Integrated Department of Immunology, National Jewish Health and University of Colorado Denver, Denver, CO 80206, USA.
J Exp Med. 2010 Mar 15;207(3):607-21. doi: 10.1084/jem.20091673. Epub 2010 Feb 22.
B cell receptors (BCRs) generate tonic signals critical for B cell survival and early B cell development. To determine whether these signals also mediate the development of transitional and mature B cells, we examined B cell development using a mouse strain in which nonautoreactive immunoglobulin heavy and light chain-targeted B cells express low surface BCR levels. We found that reduced BCR expression translated into diminished tonic BCR signals that strongly impaired the development of transitional and mature B cells. Constitutive expression of Bcl-2 did not rescue the differentiation of BCR-low B cells, suggesting that this defect was not related to decreased cell survival. In contrast, activation of the Ras pathway rescued the differentiation of BCR-low immature B cells both in vitro and in vivo, whereas extracellular signal-regulated kinase (Erk) inhibition impaired the differentiation of normal immature B cells. These results strongly suggest that tonic BCR signaling mediates the differentiation of immature into transitional and mature B cells via activation of Erk, likely through a pathway requiring Ras.
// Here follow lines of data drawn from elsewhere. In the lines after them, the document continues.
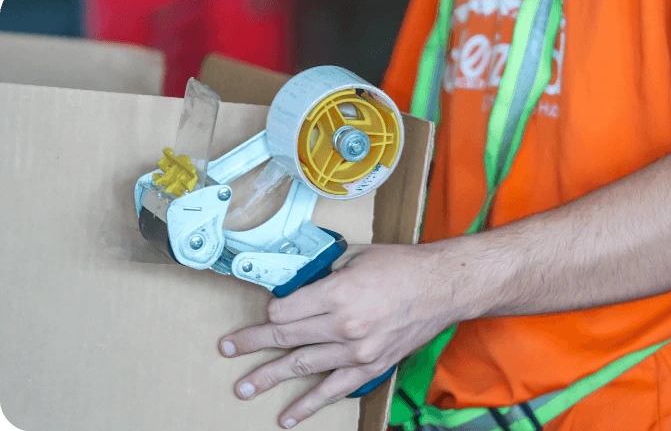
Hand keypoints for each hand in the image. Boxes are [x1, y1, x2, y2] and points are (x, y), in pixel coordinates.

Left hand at [218, 243, 460, 428]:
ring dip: (269, 377)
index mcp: (339, 292)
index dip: (272, 309)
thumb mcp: (357, 256)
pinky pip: (333, 390)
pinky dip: (308, 405)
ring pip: (302, 366)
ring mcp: (357, 351)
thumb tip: (297, 283)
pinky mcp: (370, 367)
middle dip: (253, 343)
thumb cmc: (401, 266)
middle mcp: (344, 324)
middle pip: (286, 336)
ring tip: (244, 387)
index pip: (286, 308)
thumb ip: (324, 271)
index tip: (269, 310)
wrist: (443, 288)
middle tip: (228, 349)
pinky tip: (287, 416)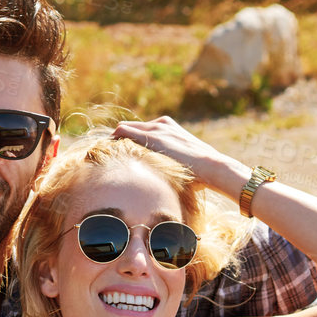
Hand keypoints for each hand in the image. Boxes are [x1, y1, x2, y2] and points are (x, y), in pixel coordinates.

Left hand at [110, 116, 248, 195]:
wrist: (212, 166)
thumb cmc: (201, 175)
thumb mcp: (181, 168)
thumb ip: (169, 170)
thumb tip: (162, 192)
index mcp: (170, 129)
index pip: (141, 133)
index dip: (129, 145)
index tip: (120, 159)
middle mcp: (161, 124)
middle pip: (130, 129)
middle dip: (118, 142)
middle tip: (107, 159)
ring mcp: (156, 127)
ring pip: (124, 129)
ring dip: (114, 143)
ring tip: (104, 159)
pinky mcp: (150, 134)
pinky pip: (122, 132)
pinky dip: (113, 142)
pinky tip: (106, 155)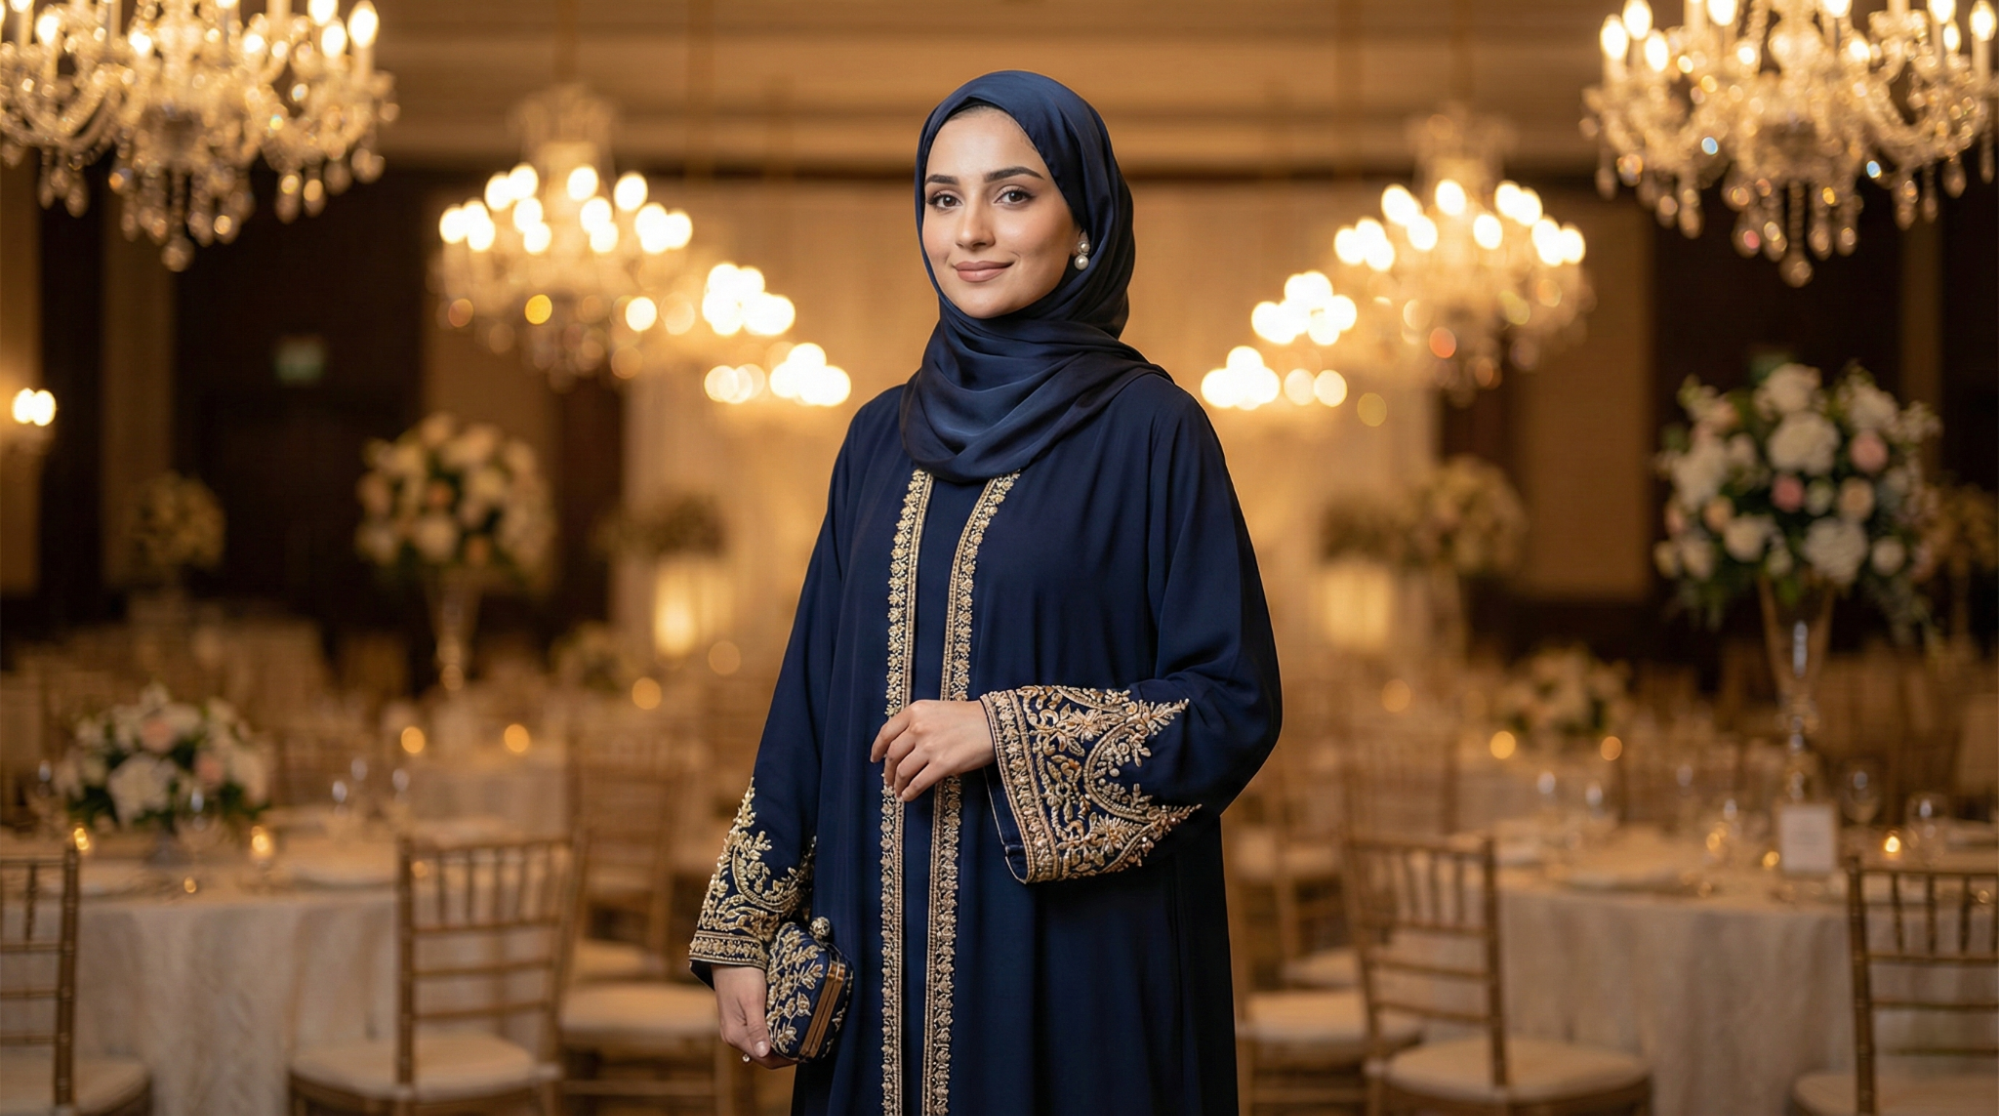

B 细胞受体 (BCR) 产生的持续信号对于 B 细胞的存活和早期发育至关重要。为了确定这些信号是否也介导了过渡性和成熟 B 细胞的发育,我们使用一种小鼠品系来检查 B 细胞的发育,在这种小鼠中,非自身反应性免疫球蛋白重链和轻链靶向的 B 细胞表达低表面 BCR 水平。我们发现 BCR 表达的减少转化为持续 BCR 信号的减弱,强烈损害了过渡性和成熟 B 细胞的发育。BCR-低 B 细胞的组成性 Bcl-2 表达不能挽救其分化,这表明这种缺陷与细胞存活减少无关。相比之下,Ras 通路的激活在体外和体内均挽救了 BCR-低不成熟 B 细胞的分化,而细胞外信号调节激酶 (Erk) 抑制则损害了正常不成熟 B 细胞的分化。这些结果强烈表明,持续的 BCR 信号通过激活 Erk 介导了未成熟 B 细胞向过渡性和成熟 B 细胞的分化,可能通过需要 Ras 的途径。